Remembering The Day Half My Heart Got Wings
“The times you lived through, the people you shared those times with — nothing brings it all to life like an old mix tape. It does a better job of storing up memories than actual brain tissue can do. Every mix tape tells a story. Put them together, and they can add up to the story of a life.”
― Rob Sheffield, Love Is a Mix Tape
Recently I was asked to write about how it’s been the last three years since my dear Sarah’s death. The last month has been one of many struggles personally and internally with ‘coach’ doing her best to bust open the rusty chest. I usually seem to resist in my own way by attempting to appear much stronger than I actually am. But then on the hot car ride, more like a convection oven on wheels with no air conditioning in the hot Texas sun, to whatever residence I’m currently occupying are the awaiting late nights and very lonely tears in whatever solitude I might find.
The one thing I am coming to understand that no matter how much you consciously or unconsciously try to either force progress or resistance, the moment only seems to reveal itself when it’s time. Mind you this is not a conscious resistance but more one of years of conditioning. This has often led to much frustration on my part behind a curtain of smiles and laughter. Nevertheless, I have been wanting and wishing for this much needed painful moment like “Lasterday” as our 6 year-old says.
With the struggles and seemingly endless supply of frustrations of everyday life something either good or bad was bound to happen. Knowing and subsequently feeling the almost familiar impending doom of something unidentifiably, uncomfortable and scary about to reveal itself, all I could do was wait for whatever it was that was about to happen. Usually, these feelings come with some form of outwardly aggressive behaviors that lead to some unpleasant event. However, the moment that I had been wanting and needing the last 3.5 years would finally reveal itself.
I’m not actually sure why this particular time was the right time for this level of grief but nevertheless it would happen. I’m usually pretty damn good at covering up a lot of painful feelings through my humor but Texas struggles seem to be the site of more and more private tears. Maybe it’s just part of the process but “coach” has been gentle and we have trusted and allowed her guidance. The total mental exhaustion sometimes doesn’t leave much energy for writing. And in these times solitude and rest seem to be about the only event in which I can muster any energy.
The struggles of living in an internal world that most can’t comprehend and an outer world that I don’t fit in bares a very heavy weight on both my mind and my heart.
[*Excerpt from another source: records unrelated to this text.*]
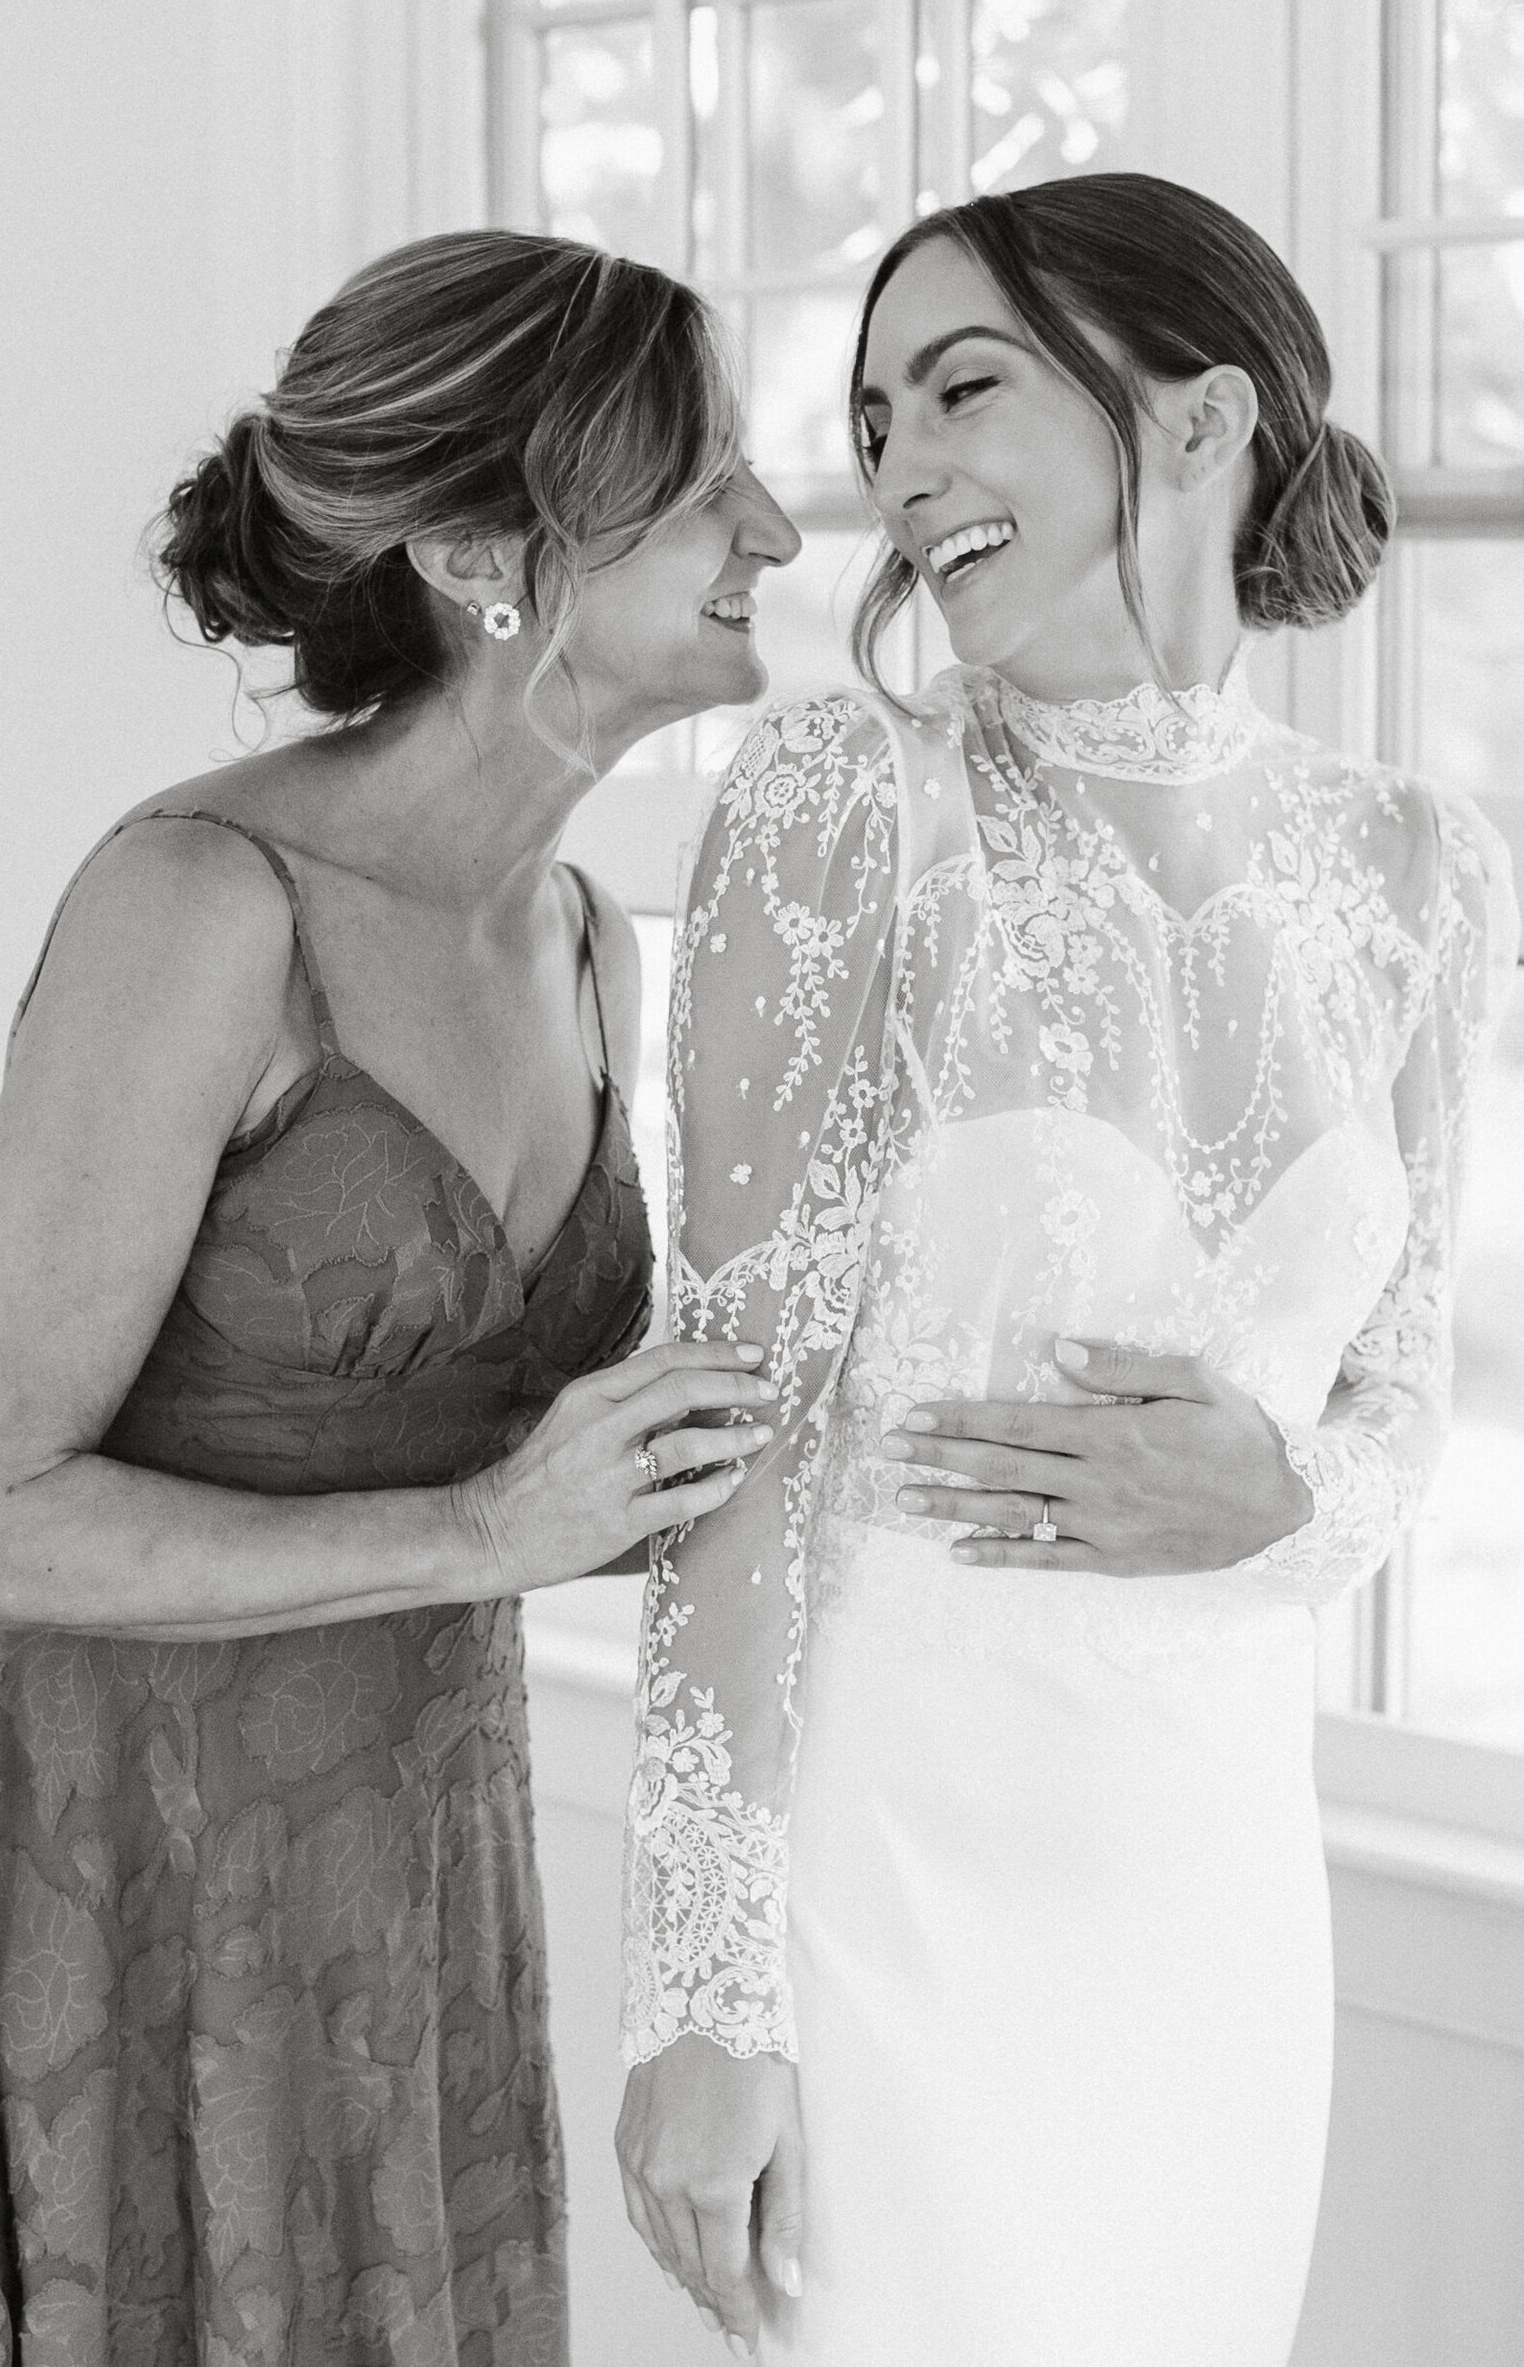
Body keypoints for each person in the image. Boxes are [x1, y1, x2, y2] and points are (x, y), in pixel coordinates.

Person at [616, 175, 1518, 2366]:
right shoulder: (847, 804)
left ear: (1196, 418)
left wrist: (1289, 1500)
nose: (896, 466)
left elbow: (1398, 1397)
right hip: (892, 1882)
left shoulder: (1411, 864)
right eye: (873, 412)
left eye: (962, 385)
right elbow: (718, 1428)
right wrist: (703, 1999)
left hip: (1208, 1896)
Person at [0, 229, 798, 2365]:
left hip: (416, 1881)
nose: (774, 525)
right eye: (703, 482)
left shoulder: (591, 937)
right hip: (119, 1874)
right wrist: (480, 1536)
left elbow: (603, 1466)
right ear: (490, 552)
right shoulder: (202, 909)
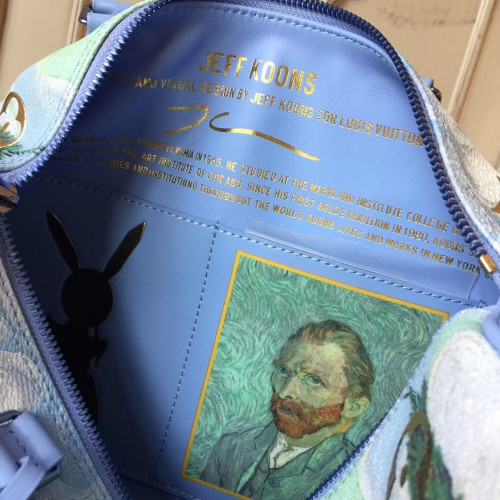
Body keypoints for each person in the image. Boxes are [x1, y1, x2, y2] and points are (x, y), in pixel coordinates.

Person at [200, 320, 374, 499]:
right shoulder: (231, 447)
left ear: (353, 407)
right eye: (283, 370)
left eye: (313, 380)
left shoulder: (353, 479)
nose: (285, 392)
And particularly when I feel like I’m trying to move through life with shoes made of concrete are the times when I want to quickly pick up the phone and call Sarah for her guidance and reassurance. The reality of the loneliness and emptiness of every such situation the last 3.5 years since her death only brings about tears with little to laugh about when I selfishly need her right then. And the emptiness seems not able to be filled by anyone but her still at this time. I have searched but diamonds like that are not easily found.
These past few weeks have brought the feelings of loneliness, abandonment and grief that I buried back in February 2015 and has been recently staring me in the face. Only when I didn’t avoid the eye contact with my demon did the finality and the pain of her death bring me to my knees in anguish. My eyes swollen many mornings from several long nights of stinging tears made me look like I had taken a beating from a prized fighter. It wasn’t until I was reading a former blog post called Passing The Torch that I realized that one possible contributing factor was that her approaching birthday of July 11th was drawing near. This just seemed to make the grief that much more painful. I knew that I had been missing her but her birthday just seemed to creep up on me like a dark figure until there was no escape from the shadowed figure. I didn’t want anyone else’s comfort. I wanted HER and ONLY HER. The only way I was able to explain how it felt was like it was the day of her death and my heart was hemorrhaging. I just hurt all over.
A most well voiced lady one day wrote and spoke about death so eloquently. Dr. Maya Angelou, describes this feeling perfectly…..
When I Think Of Death
When I think of death, and of late the idea has come with
alarming frequency, I seem at peace with the idea that a day
will dawn when I will no longer be among those living in this
valley of strange humors.
I can accept the idea of my own demise, but I am unable to
accept the death of anyone else.
I find it impossible to let a friend or relative go into that
country of no return.
Disbelief becomes my close companion, and anger follows in
I answer the heroic question ‘Death, where is thy sting?
‘ with ‘ it is here in my heart and mind and memories.’
Very simply put I have been lost since the day Sarah took her last breath. I was fortunate to have been in the room when she did that very thing. She and I both made a promise that we would be in each other’s lives until the very end. I, honestly, never thought that it would be so soon but I was blessed to have seen and been a part of many different areas and roles of her life. My life was blessed, as well as, 1000’s of other people mainly other addicts and alcoholics that she chose to plant the initial seed of recovery in some way into their lives. And to have she and her husband Doug at my undergraduate college graduation several years back was a day that I couldn’t stop smiling. I look forward to joining her, at some point, once again in an effort to make part of my heart whole again. For 15 years, I was blessed to have a beautiful, authentic and loving creature touch mine in a way that I will respectfully always call her my “Chosen Mom.” Because the day she died was the day that half of my heart also got wings.